:: Task ::
Please copy all of the records exactly, leaving nothing out.

______________________________

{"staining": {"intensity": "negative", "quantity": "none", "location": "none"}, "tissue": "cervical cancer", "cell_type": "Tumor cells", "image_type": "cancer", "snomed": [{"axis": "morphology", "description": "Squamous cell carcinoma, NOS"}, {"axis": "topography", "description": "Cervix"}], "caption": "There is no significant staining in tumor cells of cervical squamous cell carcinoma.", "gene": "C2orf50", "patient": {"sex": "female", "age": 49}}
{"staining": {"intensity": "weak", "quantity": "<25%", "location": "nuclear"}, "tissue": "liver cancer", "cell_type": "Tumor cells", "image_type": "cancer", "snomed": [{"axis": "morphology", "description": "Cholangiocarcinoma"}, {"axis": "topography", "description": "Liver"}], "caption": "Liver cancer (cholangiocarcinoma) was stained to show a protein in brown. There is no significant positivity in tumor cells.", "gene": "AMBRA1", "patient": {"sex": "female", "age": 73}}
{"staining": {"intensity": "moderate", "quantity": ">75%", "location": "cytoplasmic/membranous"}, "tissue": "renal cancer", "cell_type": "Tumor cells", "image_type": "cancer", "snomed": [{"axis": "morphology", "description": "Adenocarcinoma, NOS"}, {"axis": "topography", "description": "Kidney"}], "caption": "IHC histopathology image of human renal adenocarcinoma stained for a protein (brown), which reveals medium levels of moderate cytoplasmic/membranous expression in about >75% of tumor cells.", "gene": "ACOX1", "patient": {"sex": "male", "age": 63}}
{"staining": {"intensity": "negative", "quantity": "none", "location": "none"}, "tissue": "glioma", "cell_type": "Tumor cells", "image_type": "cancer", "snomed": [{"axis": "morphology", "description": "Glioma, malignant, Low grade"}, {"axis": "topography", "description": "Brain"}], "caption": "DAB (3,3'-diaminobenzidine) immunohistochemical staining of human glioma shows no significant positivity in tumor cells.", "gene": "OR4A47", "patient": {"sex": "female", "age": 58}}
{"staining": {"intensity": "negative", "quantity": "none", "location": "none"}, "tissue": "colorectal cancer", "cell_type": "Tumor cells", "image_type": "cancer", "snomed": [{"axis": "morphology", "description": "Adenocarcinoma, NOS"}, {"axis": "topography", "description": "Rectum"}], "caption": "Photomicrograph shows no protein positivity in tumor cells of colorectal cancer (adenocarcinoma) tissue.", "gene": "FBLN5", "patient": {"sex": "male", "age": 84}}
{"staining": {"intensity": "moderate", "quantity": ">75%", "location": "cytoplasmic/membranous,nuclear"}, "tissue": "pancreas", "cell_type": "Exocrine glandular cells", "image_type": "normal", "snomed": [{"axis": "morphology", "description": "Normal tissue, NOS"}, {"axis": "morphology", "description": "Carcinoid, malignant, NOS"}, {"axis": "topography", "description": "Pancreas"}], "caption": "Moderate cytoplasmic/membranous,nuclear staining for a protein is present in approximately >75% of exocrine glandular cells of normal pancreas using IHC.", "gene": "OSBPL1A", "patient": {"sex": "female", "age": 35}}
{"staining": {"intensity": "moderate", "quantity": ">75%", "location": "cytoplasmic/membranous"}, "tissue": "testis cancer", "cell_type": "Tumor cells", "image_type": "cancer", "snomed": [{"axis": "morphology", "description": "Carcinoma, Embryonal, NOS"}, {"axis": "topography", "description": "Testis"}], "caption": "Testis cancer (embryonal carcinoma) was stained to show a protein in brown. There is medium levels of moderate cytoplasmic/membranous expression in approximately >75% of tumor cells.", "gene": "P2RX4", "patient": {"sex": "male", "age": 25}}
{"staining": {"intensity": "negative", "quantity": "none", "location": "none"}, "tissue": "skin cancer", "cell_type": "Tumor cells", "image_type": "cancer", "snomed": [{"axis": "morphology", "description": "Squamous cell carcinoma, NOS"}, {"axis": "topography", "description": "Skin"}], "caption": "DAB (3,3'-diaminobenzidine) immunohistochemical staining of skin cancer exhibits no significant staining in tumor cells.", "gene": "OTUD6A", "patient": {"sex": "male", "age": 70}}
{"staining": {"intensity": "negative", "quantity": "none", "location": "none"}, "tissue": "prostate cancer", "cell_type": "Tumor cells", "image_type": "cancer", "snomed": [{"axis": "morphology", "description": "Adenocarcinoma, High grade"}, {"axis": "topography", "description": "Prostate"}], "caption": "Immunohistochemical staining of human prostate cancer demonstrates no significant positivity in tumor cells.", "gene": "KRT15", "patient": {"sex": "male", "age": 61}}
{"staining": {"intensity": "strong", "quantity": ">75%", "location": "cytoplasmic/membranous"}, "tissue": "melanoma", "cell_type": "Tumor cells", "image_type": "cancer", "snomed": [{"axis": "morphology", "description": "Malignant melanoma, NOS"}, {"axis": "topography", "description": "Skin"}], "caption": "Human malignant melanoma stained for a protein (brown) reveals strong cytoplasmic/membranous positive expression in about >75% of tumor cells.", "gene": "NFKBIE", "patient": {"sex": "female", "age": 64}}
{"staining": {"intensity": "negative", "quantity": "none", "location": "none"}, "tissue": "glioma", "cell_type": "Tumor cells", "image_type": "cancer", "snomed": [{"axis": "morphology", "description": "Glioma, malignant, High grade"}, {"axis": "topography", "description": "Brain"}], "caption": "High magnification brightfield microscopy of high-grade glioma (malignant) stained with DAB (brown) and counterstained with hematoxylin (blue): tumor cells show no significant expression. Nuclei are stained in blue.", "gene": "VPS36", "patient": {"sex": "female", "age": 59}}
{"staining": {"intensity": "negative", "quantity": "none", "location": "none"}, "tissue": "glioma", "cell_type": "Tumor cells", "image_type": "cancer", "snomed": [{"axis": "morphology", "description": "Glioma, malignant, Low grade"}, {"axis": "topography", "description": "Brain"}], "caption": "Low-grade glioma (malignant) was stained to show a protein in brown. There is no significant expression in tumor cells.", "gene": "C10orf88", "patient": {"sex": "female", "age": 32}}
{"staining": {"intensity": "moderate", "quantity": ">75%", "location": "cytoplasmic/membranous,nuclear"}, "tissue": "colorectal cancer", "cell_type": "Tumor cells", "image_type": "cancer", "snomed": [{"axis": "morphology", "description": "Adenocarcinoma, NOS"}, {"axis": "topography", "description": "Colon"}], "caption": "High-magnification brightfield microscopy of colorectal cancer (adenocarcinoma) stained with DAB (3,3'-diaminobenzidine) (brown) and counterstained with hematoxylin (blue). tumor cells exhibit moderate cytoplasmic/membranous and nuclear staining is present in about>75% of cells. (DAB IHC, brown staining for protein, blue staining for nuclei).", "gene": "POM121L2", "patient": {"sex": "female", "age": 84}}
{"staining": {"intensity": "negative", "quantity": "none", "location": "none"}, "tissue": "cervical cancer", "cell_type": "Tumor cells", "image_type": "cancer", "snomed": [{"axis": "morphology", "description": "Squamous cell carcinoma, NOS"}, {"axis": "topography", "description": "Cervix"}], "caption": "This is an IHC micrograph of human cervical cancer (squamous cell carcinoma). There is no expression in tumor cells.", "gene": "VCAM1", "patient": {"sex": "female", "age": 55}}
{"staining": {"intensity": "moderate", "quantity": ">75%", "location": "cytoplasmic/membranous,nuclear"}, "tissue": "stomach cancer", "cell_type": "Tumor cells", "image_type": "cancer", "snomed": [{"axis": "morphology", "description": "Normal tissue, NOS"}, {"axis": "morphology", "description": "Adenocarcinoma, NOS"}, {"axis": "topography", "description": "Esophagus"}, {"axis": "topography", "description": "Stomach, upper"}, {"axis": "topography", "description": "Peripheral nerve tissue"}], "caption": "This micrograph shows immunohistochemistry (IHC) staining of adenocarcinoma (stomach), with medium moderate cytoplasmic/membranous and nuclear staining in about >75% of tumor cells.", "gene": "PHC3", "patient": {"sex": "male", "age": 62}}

______________________________

:: Answer box ::
{"staining": {"intensity": "negative", "quantity": "none", "location": "none"}, "tissue": "cervical cancer", "cell_type": "Tumor cells", "image_type": "cancer", "snomed": [{"axis": "morphology", "description": "Squamous cell carcinoma, NOS"}, {"axis": "topography", "description": "Cervix"}], "caption": "There is no significant staining in tumor cells of cervical squamous cell carcinoma.", "gene": "C2orf50", "patient": {"sex": "female", "age": 49}}
{"staining": {"intensity": "weak", "quantity": "<25%", "location": "nuclear"}, "tissue": "liver cancer", "cell_type": "Tumor cells", "image_type": "cancer", "snomed": [{"axis": "morphology", "description": "Cholangiocarcinoma"}, {"axis": "topography", "description": "Liver"}], "caption": "Liver cancer (cholangiocarcinoma) was stained to show a protein in brown. There is no significant positivity in tumor cells.", "gene": "AMBRA1", "patient": {"sex": "female", "age": 73}}
{"staining": {"intensity": "moderate", "quantity": ">75%", "location": "cytoplasmic/membranous"}, "tissue": "renal cancer", "cell_type": "Tumor cells", "image_type": "cancer", "snomed": [{"axis": "morphology", "description": "Adenocarcinoma, NOS"}, {"axis": "topography", "description": "Kidney"}], "caption": "IHC histopathology image of human renal adenocarcinoma stained for a protein (brown), which reveals medium levels of moderate cytoplasmic/membranous expression in about >75% of tumor cells.", "gene": "ACOX1", "patient": {"sex": "male", "age": 63}}
{"staining": {"intensity": "negative", "quantity": "none", "location": "none"}, "tissue": "glioma", "cell_type": "Tumor cells", "image_type": "cancer", "snomed": [{"axis": "morphology", "description": "Glioma, malignant, Low grade"}, {"axis": "topography", "description": "Brain"}], "caption": "DAB (3,3'-diaminobenzidine) immunohistochemical staining of human glioma shows no significant positivity in tumor cells.", "gene": "OR4A47", "patient": {"sex": "female", "age": 58}}
{"staining": {"intensity": "negative", "quantity": "none", "location": "none"}, "tissue": "colorectal cancer", "cell_type": "Tumor cells", "image_type": "cancer", "snomed": [{"axis": "morphology", "description": "Adenocarcinoma, NOS"}, {"axis": "topography", "description": "Rectum"}], "caption": "Photomicrograph shows no protein positivity in tumor cells of colorectal cancer (adenocarcinoma) tissue.", "gene": "FBLN5", "patient": {"sex": "male", "age": 84}}
{"staining": {"intensity": "moderate", "quantity": ">75%", "location": "cytoplasmic/membranous,nuclear"}, "tissue": "pancreas", "cell_type": "Exocrine glandular cells", "image_type": "normal", "snomed": [{"axis": "morphology", "description": "Normal tissue, NOS"}, {"axis": "morphology", "description": "Carcinoid, malignant, NOS"}, {"axis": "topography", "description": "Pancreas"}], "caption": "Moderate cytoplasmic/membranous,nuclear staining for a protein is present in approximately >75% of exocrine glandular cells of normal pancreas using IHC.", "gene": "OSBPL1A", "patient": {"sex": "female", "age": 35}}
{"staining": {"intensity": "moderate", "quantity": ">75%", "location": "cytoplasmic/membranous"}, "tissue": "testis cancer", "cell_type": "Tumor cells", "image_type": "cancer", "snomed": [{"axis": "morphology", "description": "Carcinoma, Embryonal, NOS"}, {"axis": "topography", "description": "Testis"}], "caption": "Testis cancer (embryonal carcinoma) was stained to show a protein in brown. There is medium levels of moderate cytoplasmic/membranous expression in approximately >75% of tumor cells.", "gene": "P2RX4", "patient": {"sex": "male", "age": 25}}
{"staining": {"intensity": "negative", "quantity": "none", "location": "none"}, "tissue": "skin cancer", "cell_type": "Tumor cells", "image_type": "cancer", "snomed": [{"axis": "morphology", "description": "Squamous cell carcinoma, NOS"}, {"axis": "topography", "description": "Skin"}], "caption": "DAB (3,3'-diaminobenzidine) immunohistochemical staining of skin cancer exhibits no significant staining in tumor cells.", "gene": "OTUD6A", "patient": {"sex": "male", "age": 70}}
{"staining": {"intensity": "negative", "quantity": "none", "location": "none"}, "tissue": "prostate cancer", "cell_type": "Tumor cells", "image_type": "cancer", "snomed": [{"axis": "morphology", "description": "Adenocarcinoma, High grade"}, {"axis": "topography", "description": "Prostate"}], "caption": "Immunohistochemical staining of human prostate cancer demonstrates no significant positivity in tumor cells.", "gene": "KRT15", "patient": {"sex": "male", "age": 61}}
{"staining": {"intensity": "strong", "quantity": ">75%", "location": "cytoplasmic/membranous"}, "tissue": "melanoma", "cell_type": "Tumor cells", "image_type": "cancer", "snomed": [{"axis": "morphology", "description": "Malignant melanoma, NOS"}, {"axis": "topography", "description": "Skin"}], "caption": "Human malignant melanoma stained for a protein (brown) reveals strong cytoplasmic/membranous positive expression in about >75% of tumor cells.", "gene": "NFKBIE", "patient": {"sex": "female", "age": 64}}
{"staining": {"intensity": "negative", "quantity": "none", "location": "none"}, "tissue": "glioma", "cell_type": "Tumor cells", "image_type": "cancer", "snomed": [{"axis": "morphology", "description": "Glioma, malignant, High grade"}, {"axis": "topography", "description": "Brain"}], "caption": "High magnification brightfield microscopy of high-grade glioma (malignant) stained with DAB (brown) and counterstained with hematoxylin (blue): tumor cells show no significant expression. Nuclei are stained in blue.", "gene": "VPS36", "patient": {"sex": "female", "age": 59}}
{"staining": {"intensity": "negative", "quantity": "none", "location": "none"}, "tissue": "glioma", "cell_type": "Tumor cells", "image_type": "cancer", "snomed": [{"axis": "morphology", "description": "Glioma, malignant, Low grade"}, {"axis": "topography", "description": "Brain"}], "caption": "Low-grade glioma (malignant) was stained to show a protein in brown. There is no significant expression in tumor cells.", "gene": "C10orf88", "patient": {"sex": "female", "age": 32}}
{"staining": {"intensity": "moderate", "quantity": ">75%", "location": "cytoplasmic/membranous,nuclear"}, "tissue": "colorectal cancer", "cell_type": "Tumor cells", "image_type": "cancer", "snomed": [{"axis": "morphology", "description": "Adenocarcinoma, NOS"}, {"axis": "topography", "description": "Colon"}], "caption": "High-magnification brightfield microscopy of colorectal cancer (adenocarcinoma) stained with DAB (3,3'-diaminobenzidine) (brown) and counterstained with hematoxylin (blue). tumor cells exhibit moderate cytoplasmic/membranous and nuclear staining is present in about>75% of cells. (DAB IHC, brown staining for protein, blue staining for nuclei).", "gene": "POM121L2", "patient": {"sex": "female", "age": 84}}
{"staining": {"intensity": "negative", "quantity": "none", "location": "none"}, "tissue": "cervical cancer", "cell_type": "Tumor cells", "image_type": "cancer", "snomed": [{"axis": "morphology", "description": "Squamous cell carcinoma, NOS"}, {"axis": "topography", "description": "Cervix"}], "caption": "This is an IHC micrograph of human cervical cancer (squamous cell carcinoma). There is no expression in tumor cells.", "gene": "VCAM1", "patient": {"sex": "female", "age": 55}}
{"staining": {"intensity": "moderate", "quantity": ">75%", "location": "cytoplasmic/membranous,nuclear"}, "tissue": "stomach cancer", "cell_type": "Tumor cells", "image_type": "cancer", "snomed": [{"axis": "morphology", "description": "Normal tissue, NOS"}, {"axis": "morphology", "description": "Adenocarcinoma, NOS"}, {"axis": "topography", "description": "Esophagus"}, {"axis": "topography", "description": "Stomach, upper"}, {"axis": "topography", "description": "Peripheral nerve tissue"}], "caption": "This micrograph shows immunohistochemistry (IHC) staining of adenocarcinoma (stomach), with medium moderate cytoplasmic/membranous and nuclear staining in about >75% of tumor cells.", "gene": "PHC3", "patient": {"sex": "male", "age": 62}}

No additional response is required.